On June 27, 2016, Wroten was claimed off waivers by the Memphis Grizzlies. He was later waived by the Grizzlies on July 12, re-signed on August 8, and waived again on October 7.

On December 1, 2016, Wroten was acquired by the Texas Legends. That night, he made his debut for the Legends in a 121–106 win over the Greensboro Swarm, recording 11 points, one rebound and one steal in 19 minutes off the bench. He was later waived by the Legends on January 28, 2017.

===Rio Grande Valley Vipers (2017–2018)===
On October 21, 2017, Wroten was selected by the Rio Grande Valley Vipers in round 2 with the 23rd pick in the 2017 NBA G League draft. On March 21, 2018, he was waived by the Vipers.

===Kalev/Cramo (2018–2019)===
On December 28, 2018, Wroten signed with Estonian club Kalev/Cramo of the Latvian-Estonian Basketball League (LEBL) and the VTB United League.

===Anwil Włocławek (2019–2020)===
On August 11, 2019, he signed with Anwil Włocławek of the Polish Basketball League.
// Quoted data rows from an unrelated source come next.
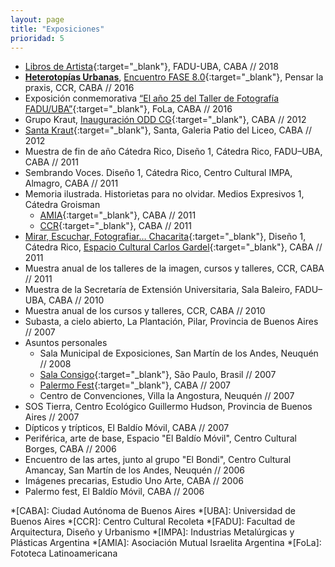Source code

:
 ```yaml
---
layout: page
title: "Exposiciones"
prioridad: 5
---
```


- [Libros de Artista](https://www.facebook.com/expolibrosdeartista/){:target="_blank"}, FADU-UBA, CABA // 2018
- [**Heterotopías Urbanas**](http://encuentrofase.com.ar/node/97), [Encuentro FASE 8.0](http://encuentrofase.com.ar){:target="_blank"}, Pensar la praxis, CCR, CABA // 2016
- Exposición conmemorativa [“El año 25 del Taller de Fotografía FADU/UBA”](https://web.archive.org/web/20160522231508/http://fola.com.ar/wp/programacion/sala-tres/){:target="_blank"}, FoLa, CABA // 2016
- Grupo Kraut, [Inauguración ODD CG](https://www.facebook.com/media/set/?set=a.351884681573445.80819.100296976732218&type=3){:target="_blank"}, CABA // 2012
- [Santa Kraut](https://www.facebook.com/events/115275905284236){:target="_blank"}, Santa, Galeria Patio del Liceo, CABA // 2012
- Muestra de fin de año Cátedra Rico, Diseño 1, Cátedra Rico, FADU–UBA, CABA // 2011
- Sembrando Voces. Diseño 1, Cátedra Rico, Centro Cultural IMPA, Almagro, CABA // 2011
- Memoria ilustrada. Historietas para no olvidar. Medios Expresivos 1, Cátedra Groisman
    - [AMIA](http://www.amia.org.ar/index.php/news/default/show/news/260){:target="_blank"}, CABA // 2011
    - [CCR](http://centroculturalrecoleta.org/ccr-sp/exposiciones/2011/06/28/espacio-de-arte-amia-catedra-groisman-de-la-fadu){:target="_blank"}, CABA // 2011
- [Mirar, Escuchar, Fotografiar… Chacarita](http://biblioteca.fadu.uba.ar/tiki-read_article.php?articleId=238){:target="_blank"}, Diseño 1, Cátedra Rico, [Espacio Cultural Carlos Gardel](https://www.facebook.com/media/set/?set=a.10150214822907685.316600.114898172684&type=3){:target="_blank"}, CABA // 2011
- Muestra anual de los talleres de la imagen, cursos y talleres, CCR, CABA // 2011
- Muestra de la Secretaría de Extensión Universitaria, Sala Baleiro, FADU–UBA, CABA // 2010
- Muestra anual de los cursos y talleres, CCR, CABA // 2010
- Subasta, a cielo abierto, La Plantación, Pilar, Provincia de Buenos Aires // 2007
- Asuntos personales
    - Sala Municipal de Exposiciones, San Martín de los Andes, Neuquén // 2008
    - [Sala Consigo](http://www.ramona.org.ar/node/18266){:target="_blank"}, São Paulo, Brasil // 2007
    - [Palermo Fest](http://www.ramona.org.ar/node/17620){:target="_blank"}, CABA // 2007
    - Centro de Convenciones, Villa la Angostura, Neuquén // 2007
- SOS Tierra, Centro Ecológico Guillermo Hudson, Provincia de Buenos Aires // 2007
- Dípticos y trípticos, El Baldío Móvil, CABA // 2007
- Periférica, arte de base, Espacio "El Baldío Móvil", Centro Cultural Borges, CABA // 2006
- Encuentro de las artes, junto al grupo "El Bondi", Centro Cultural Amancay, San Martín de los Andes, Neuquén // 2006
- Imágenes precarias, Estudio Uno Arte, CABA // 2006
- Palermo fest, El Baldío Móvil, CABA // 2006

*[CABA]: Ciudad Autónoma de Buenos Aires
*[UBA]: Universidad de Buenos Aires
*[CCR]: Centro Cultural Recoleta
*[FADU]: Facultad de Arquitectura, Diseño y Urbanismo
*[IMPA]: Industrias Metalúrgicas y Plásticas Argentina
*[AMIA]: Asociación Mutual Israelita Argentina
*[FoLa]: Fototeca Latinoamericana
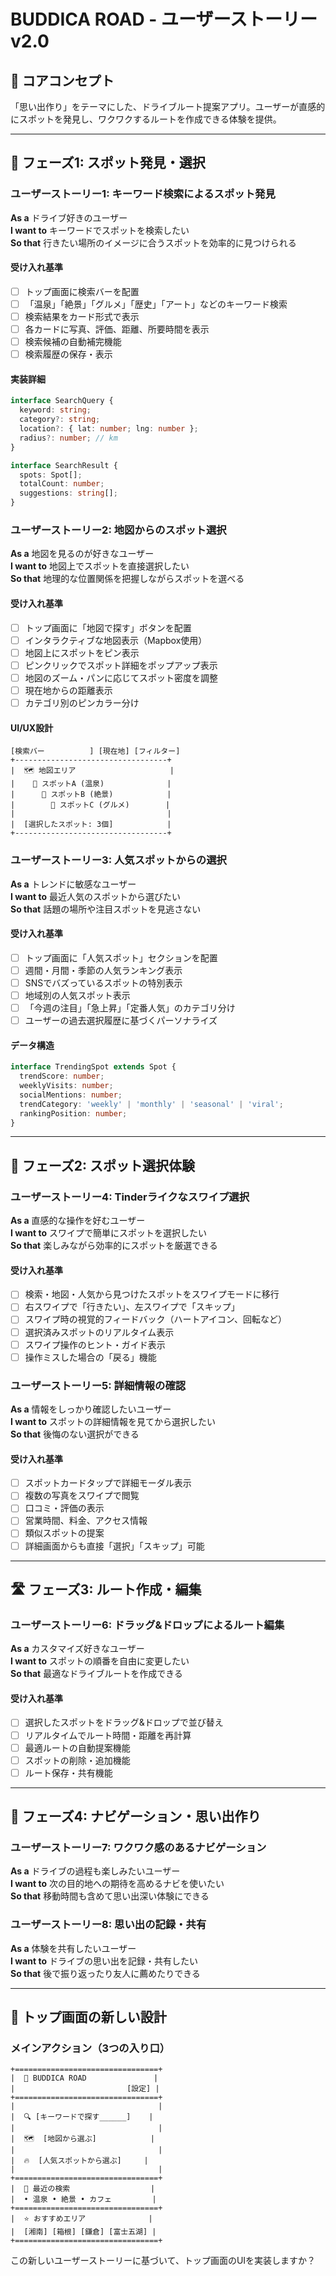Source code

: # BUDDICA ROAD - ユーザーストーリー v2.0

## 🎯 コアコンセプト
「思い出作り」をテーマにした、ドライブルート提案アプリ。ユーザーが直感的にスポットを発見し、ワクワクするルートを作成できる体験を提供。

---

## 📱 フェーズ1: スポット発見・選択

### ユーザーストーリー1: キーワード検索によるスポット発見
**As a** ドライブ好きのユーザー  
**I want to** キーワードでスポットを検索したい  
**So that** 行きたい場所のイメージに合うスポットを効率的に見つけられる

#### 受け入れ基準
- [ ] トップ画面に検索バーを配置
- [ ] 「温泉」「絶景」「グルメ」「歴史」「アート」などのキーワード検索
- [ ] 検索結果をカード形式で表示
- [ ] 各カードに写真、評価、距離、所要時間を表示
- [ ] 検索候補の自動補完機能
- [ ] 検索履歴の保存・表示

#### 実装詳細
```typescript
interface SearchQuery {
  keyword: string;
  category?: string;
  location?: { lat: number; lng: number };
  radius?: number; // km
}

interface SearchResult {
  spots: Spot[];
  totalCount: number;
  suggestions: string[];
}
```

### ユーザーストーリー2: 地図からのスポット選択
**As a** 地図を見るのが好きなユーザー  
**I want to** 地図上でスポットを直接選択したい  
**So that** 地理的な位置関係を把握しながらスポットを選べる

#### 受け入れ基準
- [ ] トップ画面に「地図で探す」ボタンを配置
- [ ] インタラクティブな地図表示（Mapbox使用）
- [ ] 地図上にスポットをピン表示
- [ ] ピンクリックでスポット詳細をポップアップ表示
- [ ] 地図のズーム・パンに応じてスポット密度を調整
- [ ] 現在地からの距離表示
- [ ] カテゴリ別のピンカラー分け

#### UI/UX設計
```
[検索バー          ] [現在地] [フィルター]
+----------------------------------+
|  🗺️ 地図エリア                     |
|    📍 スポットA (温泉)              |
|      📍 スポットB (絶景)            |
|        📍 スポットC (グルメ)        |
|                                  |
|  [選択したスポット: 3個]            |
+----------------------------------+
```

### ユーザーストーリー3: 人気スポットからの選択
**As a** トレンドに敏感なユーザー  
**I want to** 最近人気のスポットから選びたい  
**So that** 話題の場所や注目スポットを見逃さない

#### 受け入れ基準
- [ ] トップ画面に「人気スポット」セクションを配置
- [ ] 週間・月間・季節の人気ランキング表示
- [ ] SNSでバズっているスポットの特別表示
- [ ] 地域別の人気スポット表示
- [ ] 「今週の注目」「急上昇」「定番人気」のカテゴリ分け
- [ ] ユーザーの過去選択履歴に基づくパーソナライズ

#### データ構造
```typescript
interface TrendingSpot extends Spot {
  trendScore: number;
  weeklyVisits: number;
  socialMentions: number;
  trendCategory: 'weekly' | 'monthly' | 'seasonal' | 'viral';
  rankingPosition: number;
}
```

---

## 🎨 フェーズ2: スポット選択体験

### ユーザーストーリー4: Tinderライクなスワイプ選択
**As a** 直感的な操作を好むユーザー  
**I want to** スワイプで簡単にスポットを選択したい  
**So that** 楽しみながら効率的にスポットを厳選できる

#### 受け入れ基準
- [ ] 検索・地図・人気から見つけたスポットをスワイプモードに移行
- [ ] 右スワイプで「行きたい」、左スワイプで「スキップ」
- [ ] スワイプ時の視覚的フィードバック（ハートアイコン、回転など）
- [ ] 選択済みスポットのリアルタイム表示
- [ ] スワイプ操作のヒント・ガイド表示
- [ ] 操作ミスした場合の「戻る」機能

### ユーザーストーリー5: 詳細情報の確認
**As a** 情報をしっかり確認したいユーザー  
**I want to** スポットの詳細情報を見てから選択したい  
**So that** 後悔のない選択ができる

#### 受け入れ基準
- [ ] スポットカードタップで詳細モーダル表示
- [ ] 複数の写真をスワイプで閲覧
- [ ] 口コミ・評価の表示
- [ ] 営業時間、料金、アクセス情報
- [ ] 類似スポットの提案
- [ ] 詳細画面からも直接「選択」「スキップ」可能

---

## 🛣️ フェーズ3: ルート作成・編集

### ユーザーストーリー6: ドラッグ&ドロップによるルート編集
**As a** カスタマイズ好きなユーザー  
**I want to** スポットの順番を自由に変更したい  
**So that** 最適なドライブルートを作成できる

#### 受け入れ基準
- [ ] 選択したスポットをドラッグ&ドロップで並び替え
- [ ] リアルタイムでルート時間・距離を再計算
- [ ] 最適ルートの自動提案機能
- [ ] スポットの削除・追加機能
- [ ] ルート保存・共有機能

---

## 🚗 フェーズ4: ナビゲーション・思い出作り

### ユーザーストーリー7: ワクワク感のあるナビゲーション
**As a** ドライブの過程も楽しみたいユーザー  
**I want to** 次の目的地への期待を高めるナビを使いたい  
**So that** 移動時間も含めて思い出深い体験にできる

### ユーザーストーリー8: 思い出の記録・共有
**As a** 体験を共有したいユーザー  
**I want to** ドライブの思い出を記録・共有したい  
**So that** 後で振り返ったり友人に薦めたりできる

---

## 🎯 トップ画面の新しい設計

### メインアクション（3つの入り口）
```
+================================+
|  🚗 BUDDICA ROAD               |
|                         [設定] |
+================================+
|                                |
|  🔍 [キーワードで探す______]    |
|                                |
|  🗺️  [地図から選ぶ]            |
|                                |
|  🔥  [人気スポットから選ぶ]     |
|                                |
+================================+
|  📍 最近の検索                  |
|  • 温泉 • 絶景 • カフェ         |
+================================+
|  ⭐ おすすめエリア              |
|  [湘南] [箱根] [鎌倉] [富士五湖] |
+================================+
```

この新しいユーザーストーリーに基づいて、トップ画面のUIを実装しますか？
===Joventut Badalona (2020)===
On January 30, 2020, he signed with Joventut Badalona of the Liga ACB. He averaged 11.2 points, 2.7 rebounds and 4 assists per game in ACB. Wroten parted ways with the team on April 29.

===Zamalek SC (2022)===
On January 16, 2022, Wroten signed with Zamalek SC of the Egyptian Basketball Super League.

===Iraklis (2022)===
On February 8, 2022, he signed with Iraklis of the Greek Basket League. Due to injuries, he appeared in only 3 league games, averaging 11.6 points, 4.7 rebounds, 3.7 assists and 1.3 steals in 27 minutes per contest.

===Selfoss (2025)===
After starting the season with Urupan de Pando in Uruguay, Wroten signed with Selfoss in the Icelandic second-tier 1. deild karla in December 2024. Though he trained with the team for a month, he left Iceland in February after the Directorate of Immigration denied his application for work permit due to his 2021 conviction in the NBA insurance fraud. In March, his appeal was rejected.

==Career statistics==

===NBA===

====Regular season====

| Year | Team | GP | GS | MPG | FG% | 3P% | FT% | RPG | APG | SPG | BPG | PPG |
|---|---|---|---|---|---|---|---|---|---|---|---|---|
| 2012–13 | Memphis | 35 | 0 | 7.8 | .384 | .250 | .724 | .8 | 1.2 | .2 | .1 | 2.6 |
| 2013–14 | Philadelphia | 72 | 16 | 24.5 | .427 | .213 | .641 | 3.2 | 3.0 | 1.1 | .2 | 13.0 |
| 2014–15 | Philadelphia | 30 | 15 | 29.8 | .403 | .261 | .667 | 2.9 | 5.2 | 1.6 | .3 | 16.9 |
| 2015–16 | Philadelphia | 8 | 3 | 18.0 | .338 | .176 | .541 | 2.6 | 2.5 | .4 | .0 | 8.4 |
| Career |  | 145 | 34 | 21.2 | .413 | .231 | .647 | 2.5 | 3.0 | .9 | .2 | 11.1 |

====Playoffs====

| Year | Team | GP | GS | MPG | FG% | 3P% | FT% | RPG | APG | SPG | BPG | PPG |
|---|---|---|---|---|---|---|---|---|---|---|---|---|
| 2013 | Memphis | 6 | 0 | 2.8 | .182 | .000 | 1.000 | .7 | .3 | .2 | .0 | 1.3 |
| Career |  | 6 | 0 | 2.8 | .182 | .000 | 1.000 | .7 | .3 | .2 | .0 | 1.3 |

===College===

| Year | Team | GP | GS | MPG | FG% | 3P% | FT% | RPG | APG | SPG | BPG | PPG |
|---|---|---|---|---|---|---|---|---|---|---|---|---|
| 2011–12 | Washington | 35 | 35 | 30.3 | .443 | .161 | .583 | 5.0 | 3.7 | 1.9 | .4 | 16.0 |

==Personal life==
Wroten's father, Tony Sr., played football at the University of Washington and for the Tampa Bay Buccaneers. His mother, Shirley, ran track at Washington and at Arizona State University. Shirley still ranks top ten all time for Washington in the 100-meter dash, 100-meter hurdles, and 4 × 100-meter relay. His aunt, Joyce Walker, was a two-time All-American basketball player at Louisiana State University. She was also the third woman to ever play on the Harlem Globetrotters. Tony Wroten is the cousin of former New York Knicks point guard Nate Robinson and former Oregon State University basketball player Jimmie Haywood.

In October 2021, Wroten was indicted for insurance fraud in the Southern District of New York for allegedly defrauding the NBA's health and welfare benefit plan. For his part in the fraud, he received a three-month suspended sentence and a fine.